TFSA income investors who missed the surge off the March market crash have a chance to put sidelined cash to work in some top oversold stocks.
Is a new market crash on the way in November and December?
September brought a small pullback, but we could be in for much greater volatility heading into the end of 2020. The U.S. election is just one week away, and nobody knows what is going to happen. At the same time, a second COVID-19 wave threatens to stall the economic recovery.
The polls show Joe Biden headed for an election win, and pundits think the Democrats could gain a majority in the U.S. Senate. Things could turn out that way, and a big Biden win would likely result in a relatively calm market reaction.
However, as we saw with the last U.S. election, the polls and pundits can get the story very wrong. Trump’s first win came as a huge surprise, given that Clinton led the polls right up to election day. Interestingly, a Trump win in 2020 would also likely result in a muted reaction from the stock market.
The big concern heading into next week’s election is the potential for a very close result where Biden wins by a slim margin.
How?
President Trump made several claims in recent months that he feels the election is rigged to favour the Democrats due to the large proportion of mail-in ballots. People don’t want to go to the polls in person, so mail-in balloting will hit a record in 2020.
At a press conference in late September, President Trump wouldn’t commit to a peaceful transition of power in the event he loses. At the very least, a close result could lead to lengthy court challenges that might delay the official election result for weeks or months. In that scenario, the stock markets could be in for a volatile finish to 2020.
Which stocks should you buy if the market plunges again?
A number of top-quality dividend stocks already trade at attractive prices. Any additional downside should be viewed as an opportunity to add them to a TFSA income fund.
Given the market uncertainty heading into next year, it makes sense to buy stocks that can deliver profits in a challenging environment and maintain or raise their dividends. Companies that provide essential services would likely be a good start.
Is BCE a good market crash stock to buy today?
BCE (TSX:BCE)(NYSE:BCE) stock trades near $55 per share at the time of writing and provides an attractive 6% dividend yield. The shares hit a 12-month high above $65 before the pandemic, so there is nice upside potential once the pandemic gets under control and vaccines become widely available.
BCE’s mobile and wireline networks provide steady revenue that is relatively resistant to chaotic markets. People and businesses need to use their phones and internet connections regardless of the state of the economy. The work-from-home era looks set to continue for some time, and that could start to show up as higher revenues per user.
Why?
BCE didn’t charge for going over internet data limits through the end of June as a way to help customers manage lockdowns at the start of the pandemic. This meant many people didn’t need to upgrade their subscriptions. However, the waiver ended in July, and people still need the additional internet and mobile data capacity.
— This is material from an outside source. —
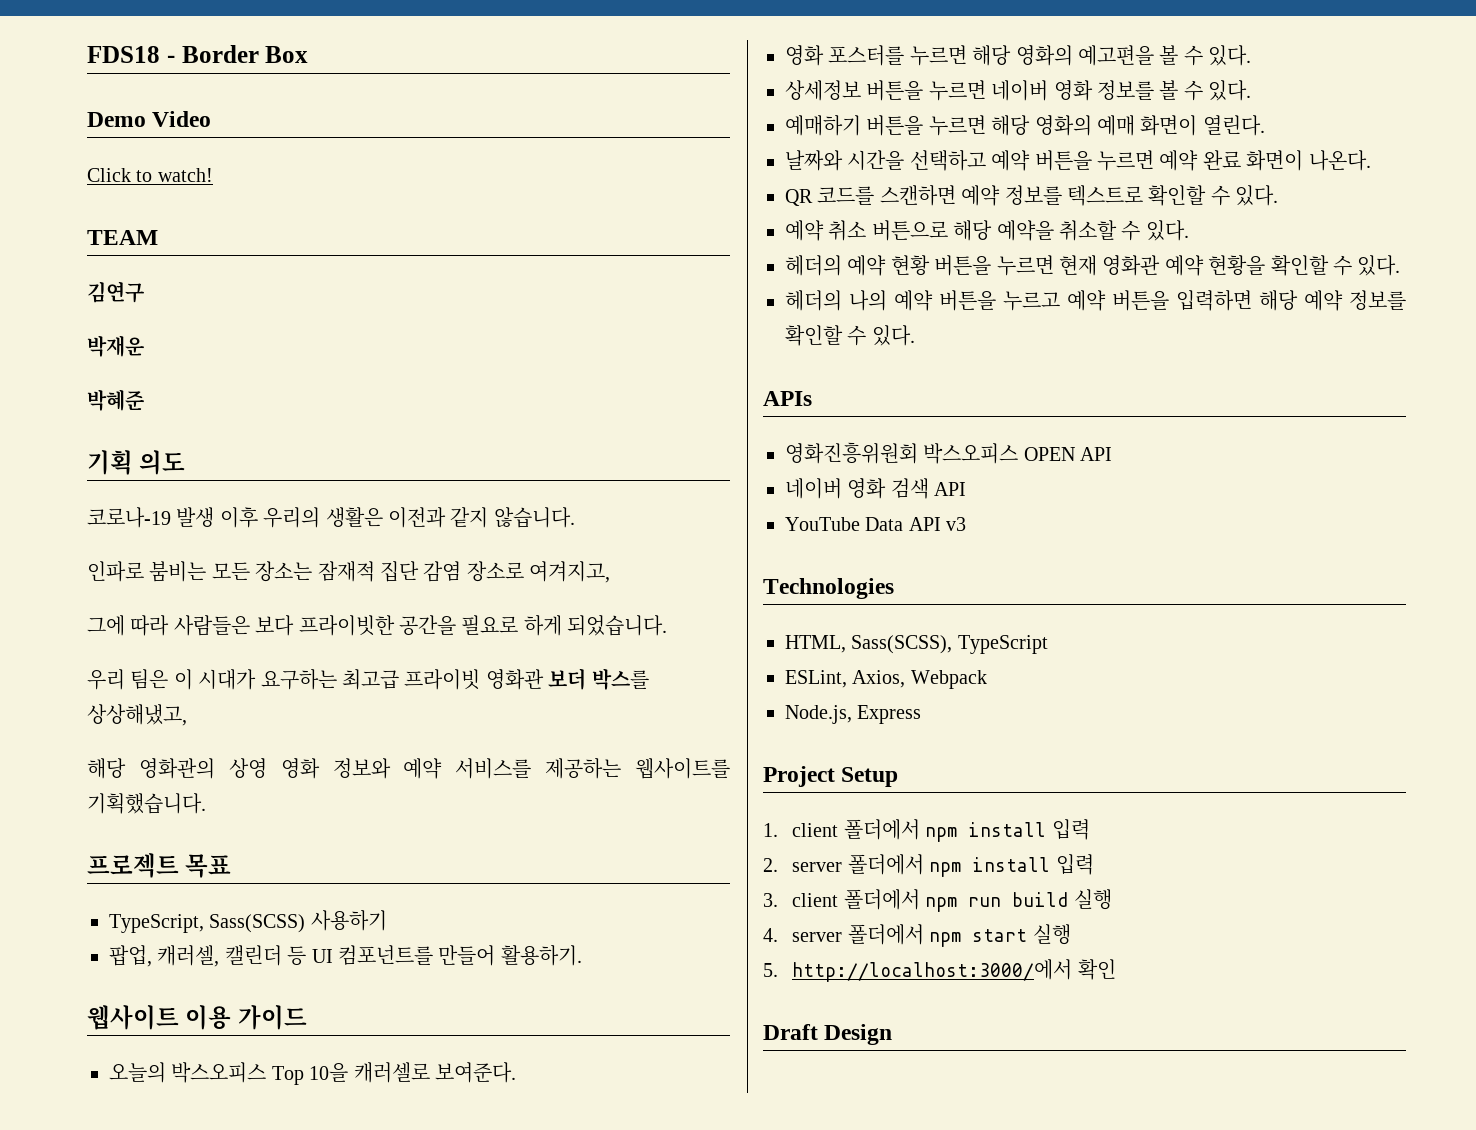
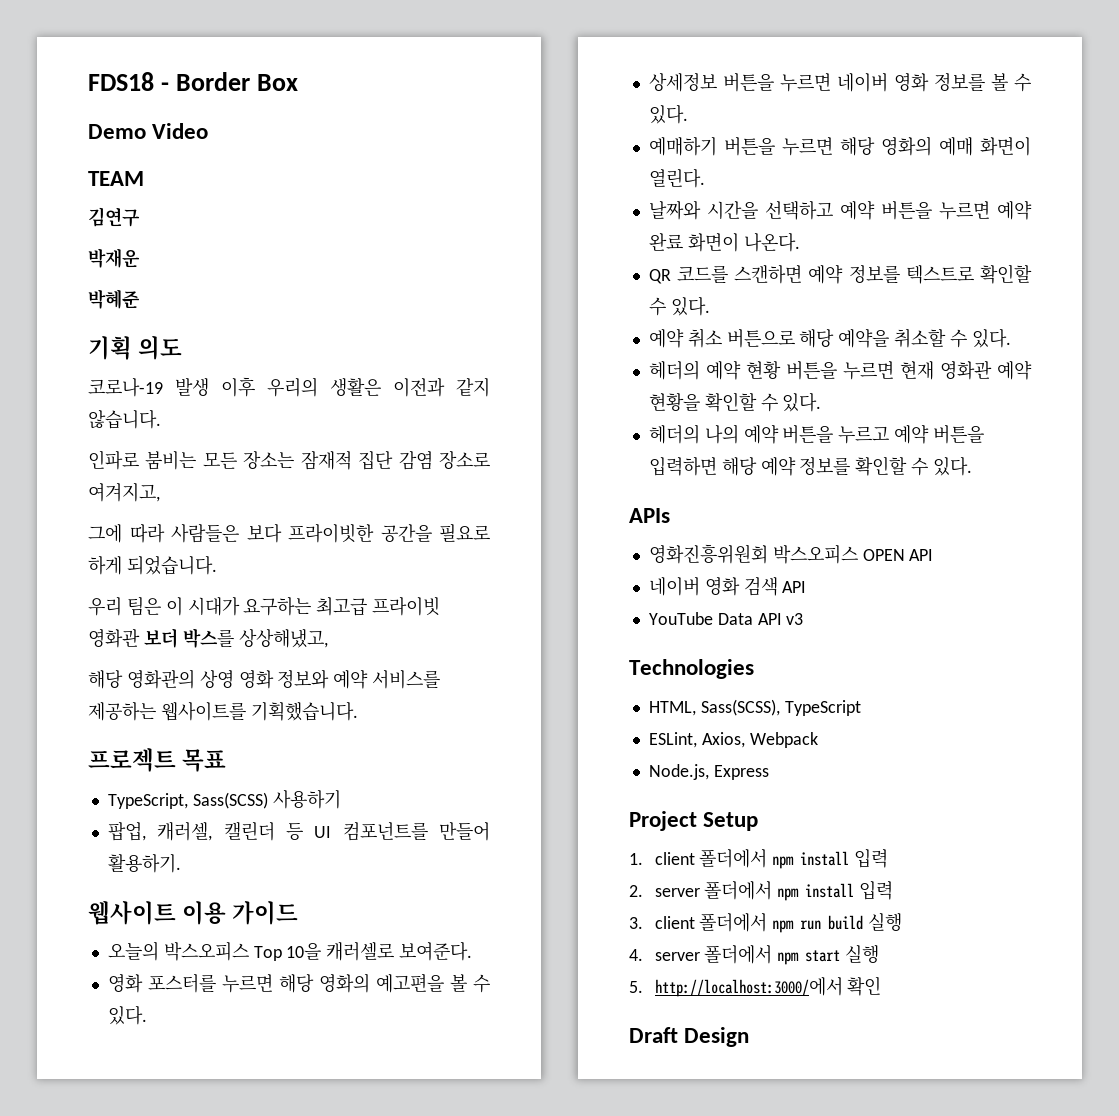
[87,168,213,182] // Click to watch! -> (209, 131) none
Device sales and media revenues remain under pressure, but that should be a short-term issue. A year from now, it is likely the business units will all be back to regular operations.
BCE benefits from falling interest rates. The market crash forced governments to slash rates to support their economies. The outlook right now is for rates to remain near record lows for the next few years. This should provide additional support for BCE and its shareholders.
The bottom line
BCE look cheap at the current price and offers a great dividend. The stock could easily be 20% higher by the end of 2021. Any further downside on a broad-based market crash should be viewed as an opportunity to buy the stock.